By Marshall Breeding Storage for the Network: Designing an Effective Strategy

Backup Strategies

No storage system can be guaranteed never to fail. We learned that even though most RAID systems can withstand the loss of a single drive, multiple simultaneous failures can result in complete data loss. Even though you have implemented the most failure resistant storage system available, you must also be prepared for both minor and catastrophic failures. Storage systems also fall prey to human failures. Users will inevitably accidentally delete a file or directory and you will be expected to recover it.

Most organizations cannot even to begin to calculate the costs of data loss. If your company trusts its data to your network, then you must guarantee that you can preserve it under all circumstances.

Your storage system must include a solid backup strategy. If your primary storage system fails, then you must be able to repair it and restore all data back to its original state.

The most common backup strategy involves routinely copying data from your primary storage system to a slower, less-expensive medium. While most organizations use magnetic tape, other possibilities include the various optical storage technologies.

Full Backup

At selected intervals, you will need to make a full and complete backup of your storage system. This is your starting point if you must rebuild your data from scratch. In cases of catastrophic system failure where all data is lost or corrupted, you may need to reinitialize your storage devices and copy all data from your most recent backup set.

Incremental Backup

Storage strategies also usually include incremental backups. It may not be practical to perform a full backup every day. You will want to archive all the files added or changed since the last full backup as frequently as possible. Two approaches are possible here. You might want to catch all the files modified each day in an incremental backup run. If you must rebuild your data, you would put restore the last full backup plus each of the incremental runs. Alternately, you could set your incremental backups to copy all new and modified files since the last full backup. This way restoring the server will take only two tapes--the last full backup plus the last differential. Whether you use daily or cumulative incremental backups will depend on the volume of new and changed data versus the time available for the backup runs. Media costs may be a minor factor--the cumulative approach will consume more space.

Scheduling Issues

Schedule your backup jobs to run at the most frequent interval possible. Typically, organizations plan full backups at least once a week and incremental backups at least daily. How fast your data changes and the value of the data also come into play. Some shops will need to perform full backups daily and incremental backups several times per day. If your system is basically inactive for some period of time each night, then scheduling backups is a breeze. But most of our lives are more complicated than that. If your system must be available 24x7, then establishing an effective backup schedule can be quite a challenge.

★ ★ ★ ★

**Brief A:**
List the headings that divide the backup strategies article into sections.
**Brief B:**
Continue the backup strategies article after its last sentence.
The records come from a different source than the backup strategies article.

**Data to examine:**
★ ★ ★ ★

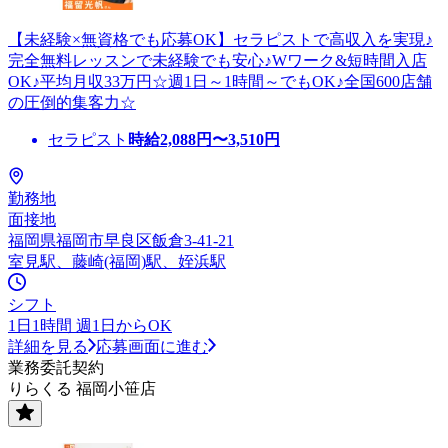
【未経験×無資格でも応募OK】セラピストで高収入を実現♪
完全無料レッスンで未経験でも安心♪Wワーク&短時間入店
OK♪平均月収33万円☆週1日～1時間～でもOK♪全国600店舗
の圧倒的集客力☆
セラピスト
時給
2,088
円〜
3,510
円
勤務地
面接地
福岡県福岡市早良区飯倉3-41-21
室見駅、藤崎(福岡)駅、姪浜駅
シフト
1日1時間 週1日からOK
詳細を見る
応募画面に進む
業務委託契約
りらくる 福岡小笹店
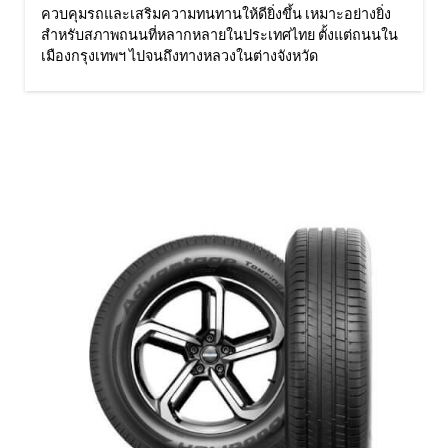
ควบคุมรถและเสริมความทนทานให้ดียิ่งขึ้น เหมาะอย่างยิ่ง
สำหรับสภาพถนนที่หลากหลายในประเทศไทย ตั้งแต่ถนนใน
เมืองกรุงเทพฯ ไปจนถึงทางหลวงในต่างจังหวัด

★ ★ ★ ★

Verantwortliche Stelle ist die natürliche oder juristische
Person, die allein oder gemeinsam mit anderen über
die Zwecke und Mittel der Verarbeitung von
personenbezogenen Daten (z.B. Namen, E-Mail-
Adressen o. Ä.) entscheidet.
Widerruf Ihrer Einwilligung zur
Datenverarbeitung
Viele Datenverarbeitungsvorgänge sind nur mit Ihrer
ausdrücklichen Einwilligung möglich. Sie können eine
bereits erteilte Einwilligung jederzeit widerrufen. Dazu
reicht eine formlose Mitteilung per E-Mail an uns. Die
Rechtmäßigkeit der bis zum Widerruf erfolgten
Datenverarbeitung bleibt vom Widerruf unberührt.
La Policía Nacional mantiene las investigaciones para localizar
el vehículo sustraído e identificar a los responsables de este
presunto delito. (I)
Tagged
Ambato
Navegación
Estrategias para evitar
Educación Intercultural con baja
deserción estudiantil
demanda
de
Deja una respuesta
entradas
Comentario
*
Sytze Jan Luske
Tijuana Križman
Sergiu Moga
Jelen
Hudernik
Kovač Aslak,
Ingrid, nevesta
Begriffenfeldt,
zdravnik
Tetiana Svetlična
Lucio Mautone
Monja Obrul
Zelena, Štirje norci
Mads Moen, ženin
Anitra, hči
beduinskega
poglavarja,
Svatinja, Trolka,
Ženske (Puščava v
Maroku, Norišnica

★ ★ ★ ★

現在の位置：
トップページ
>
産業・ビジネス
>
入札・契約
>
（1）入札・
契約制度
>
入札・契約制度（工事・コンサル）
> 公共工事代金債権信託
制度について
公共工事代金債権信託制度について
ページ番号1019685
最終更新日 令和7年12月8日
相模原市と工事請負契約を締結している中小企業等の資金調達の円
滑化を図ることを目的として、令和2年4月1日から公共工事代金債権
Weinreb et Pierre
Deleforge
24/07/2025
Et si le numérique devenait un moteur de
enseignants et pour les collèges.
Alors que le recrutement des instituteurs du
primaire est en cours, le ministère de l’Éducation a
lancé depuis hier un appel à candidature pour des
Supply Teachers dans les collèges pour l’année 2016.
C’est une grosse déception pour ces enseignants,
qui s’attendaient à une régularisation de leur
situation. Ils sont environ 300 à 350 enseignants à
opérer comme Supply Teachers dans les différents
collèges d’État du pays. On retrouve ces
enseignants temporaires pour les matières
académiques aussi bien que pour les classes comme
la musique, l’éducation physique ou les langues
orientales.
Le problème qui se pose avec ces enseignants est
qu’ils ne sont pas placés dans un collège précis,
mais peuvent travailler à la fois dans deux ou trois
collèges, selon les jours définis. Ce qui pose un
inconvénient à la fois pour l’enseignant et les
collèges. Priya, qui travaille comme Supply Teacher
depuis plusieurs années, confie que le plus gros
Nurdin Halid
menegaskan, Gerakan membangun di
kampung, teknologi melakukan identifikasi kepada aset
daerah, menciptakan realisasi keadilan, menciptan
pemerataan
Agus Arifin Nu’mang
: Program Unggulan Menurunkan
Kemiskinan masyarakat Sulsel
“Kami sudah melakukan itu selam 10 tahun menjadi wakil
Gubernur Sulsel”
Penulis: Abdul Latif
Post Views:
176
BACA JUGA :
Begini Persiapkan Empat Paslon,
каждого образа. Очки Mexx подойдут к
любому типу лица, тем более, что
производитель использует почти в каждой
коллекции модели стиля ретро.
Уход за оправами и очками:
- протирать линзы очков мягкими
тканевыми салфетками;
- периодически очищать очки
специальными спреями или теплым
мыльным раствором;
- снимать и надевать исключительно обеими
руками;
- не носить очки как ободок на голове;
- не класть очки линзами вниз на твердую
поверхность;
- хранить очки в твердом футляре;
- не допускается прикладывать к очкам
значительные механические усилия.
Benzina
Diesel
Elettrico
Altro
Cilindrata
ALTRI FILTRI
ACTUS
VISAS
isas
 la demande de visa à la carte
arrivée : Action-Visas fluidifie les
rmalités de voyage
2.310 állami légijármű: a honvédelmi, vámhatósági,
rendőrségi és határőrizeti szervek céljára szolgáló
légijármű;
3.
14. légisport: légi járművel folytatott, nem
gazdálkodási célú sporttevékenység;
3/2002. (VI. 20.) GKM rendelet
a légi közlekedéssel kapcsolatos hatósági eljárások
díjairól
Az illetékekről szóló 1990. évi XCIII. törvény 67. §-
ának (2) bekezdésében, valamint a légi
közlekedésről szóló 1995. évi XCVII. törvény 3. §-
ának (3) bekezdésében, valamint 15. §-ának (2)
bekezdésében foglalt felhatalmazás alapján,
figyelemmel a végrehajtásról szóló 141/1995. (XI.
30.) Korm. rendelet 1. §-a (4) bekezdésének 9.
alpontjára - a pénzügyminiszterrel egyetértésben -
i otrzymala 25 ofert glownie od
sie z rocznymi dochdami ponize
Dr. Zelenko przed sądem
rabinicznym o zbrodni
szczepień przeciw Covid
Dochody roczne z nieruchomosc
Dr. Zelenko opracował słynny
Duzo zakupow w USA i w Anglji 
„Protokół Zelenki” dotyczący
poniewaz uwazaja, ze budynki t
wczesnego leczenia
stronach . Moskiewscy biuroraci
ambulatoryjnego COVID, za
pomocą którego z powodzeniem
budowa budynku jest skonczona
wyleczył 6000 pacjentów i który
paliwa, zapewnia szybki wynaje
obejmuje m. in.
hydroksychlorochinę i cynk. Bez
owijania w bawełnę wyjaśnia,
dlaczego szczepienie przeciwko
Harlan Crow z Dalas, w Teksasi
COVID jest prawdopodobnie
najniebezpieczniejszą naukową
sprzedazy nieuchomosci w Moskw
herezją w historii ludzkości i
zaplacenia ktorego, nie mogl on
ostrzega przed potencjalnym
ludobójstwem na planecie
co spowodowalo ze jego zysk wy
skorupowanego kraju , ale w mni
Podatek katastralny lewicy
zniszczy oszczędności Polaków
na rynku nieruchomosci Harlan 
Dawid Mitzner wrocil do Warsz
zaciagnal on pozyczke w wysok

★ ★ ★ ★

**Result A:**
Backup Strategies
Full Backup
Incremental Backup
Scheduling Issues

**Result B:**
One of the biggest issues in creating a backup strategy involves whether or not backups can be performed while the storage system is active. If you have a run-of-the-mill NetWare server, for example, and most of the data consists of word processing files, spreadsheets, and the like, then you can most likely perform backups during off-peak hours without problem. Here, open files pose the greatest problem. If a user has a file in active use, the backup system may not be able to open it to make a backup. You would expect the backup system to keep track of which files it failed to archive, retry them at a given interval and report any files missed to the system manager, who would archive them manually. Some backup systems have advanced capabilities for automatically archiving open files.

The more difficult problem for backup strategies concerns transactional databases. Here the entire database may be a single file, but with millions of records. In the simplest case, you would close the database and perform the backup. If this is your strategy, you would want to use the fastest backup hardware possible to minimize the time your system must be inactive. Many organizations require constant availability of their online transaction processing systems. Here, the backup system must be able to more directly interact with your database. In some cases the database application can be placed into read-only, or maintenance, mode so that the backup system can get control of the files long enough to archive them.

Gaps of Vulnerability

Disk failures rarely occur immediately after a backup. No matter how frequently you backup your storage system, there will be a gap between the failure and your most recent backup set.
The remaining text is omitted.